A version of this post first appeared on TKer.co

The stock market climbed to all-time highs, with the S&P 500 setting a closing high of 5,762.48 on Monday. For the week, the S&P rose 0.2% to end at 5,751.07. The index is now up 20.6% year to date and up 60.4% from its October 12, 2022 closing low of 3,577.03.

On Friday, we learned the U.S. economy created a healthy 254,000 net new jobs in September. While the number confirms that the labor market isn’t falling apart, the pace of net job creation has cooled from levels seen earlier in this economic cycle.

One labor market indicator that’s been drawing more attention lately is the hiring rate. In addition to measuring those hired into newly created jobs, this metric also captures those hired into existing jobs vacated by quitters, fired workers, and others. It’s been trending lower, and it could be a sign of problems to come.

According to the Job Openings and Labor Turnover Survey (JOLTS) report, employers hired 5.32 million workers in August. While hires far exceed the 1.61 million people laid off during the period, the hiring rate — the number of hires as a percentage of the employed workforce — has fallen to 3.1%, matching the lowest level of the current economic cycle.

As we’ve been discussing for a while, the layoff rate has remained depressed, trending at around 1%, which is below prepandemic levels. That’s a good thing.

But with labor market tailwinds fading, we should be at least a little wary about resting on the economy’s low layoff laurels.

“The hiring rate turns BEFORE layoffs,” Renaissance Macro’s Neil Dutta explained in a research note on Tuesday.

When you think about how well-managed companies operate, this makes sense.

Managers know that a hiring freeze isn’t great news

When the economic tides begin to go out, companies usually don’t go from hiring people one month to immediately sending workers to the unemployment office in the next month.

Unless you’re facing a major business or economic calamity, you probably don’t want to take a hatchet to the headcount. Because what if business activity quickly turns around and you need those workers?

For starters, companies can reduce or freeze hiring, which means not filling new job openings or backfilling roles vacated by former employees. It’s a relatively easy way to keep expenses contained.
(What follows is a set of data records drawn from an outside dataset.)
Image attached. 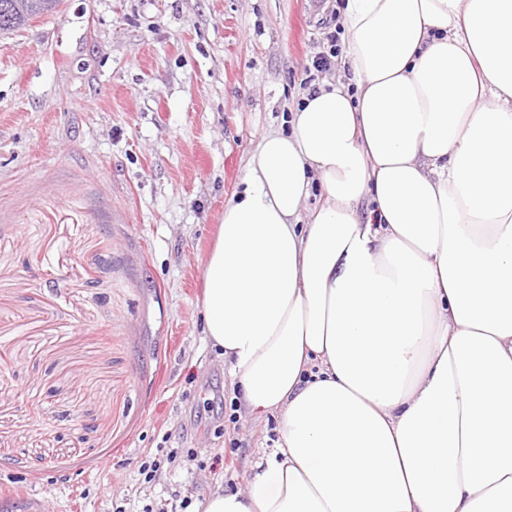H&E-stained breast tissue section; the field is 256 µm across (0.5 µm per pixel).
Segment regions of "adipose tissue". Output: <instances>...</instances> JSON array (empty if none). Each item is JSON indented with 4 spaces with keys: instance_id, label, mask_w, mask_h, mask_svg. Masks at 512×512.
<instances>
[{
    "instance_id": "obj_1",
    "label": "adipose tissue",
    "mask_w": 512,
    "mask_h": 512,
    "mask_svg": "<svg viewBox=\"0 0 512 512\" xmlns=\"http://www.w3.org/2000/svg\"><path fill=\"white\" fill-rule=\"evenodd\" d=\"M340 21L351 82L262 136L203 264L202 332L279 439L189 512H512V0Z\"/></svg>"
}]
</instances>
If challenges persist, then layoffs could be the next option.

It’s worth mentioning that layoff activity does not need to increase for the unemployment rate to rise. Think about it. Even when the economy is booming, many people are getting laid off every month — but many will quickly go back to work if hiring activity is strong. If the same number of people get laid off into an economy with weakening hiring activity, then more jobseekers will not be able to get back to work, and unemployment rises.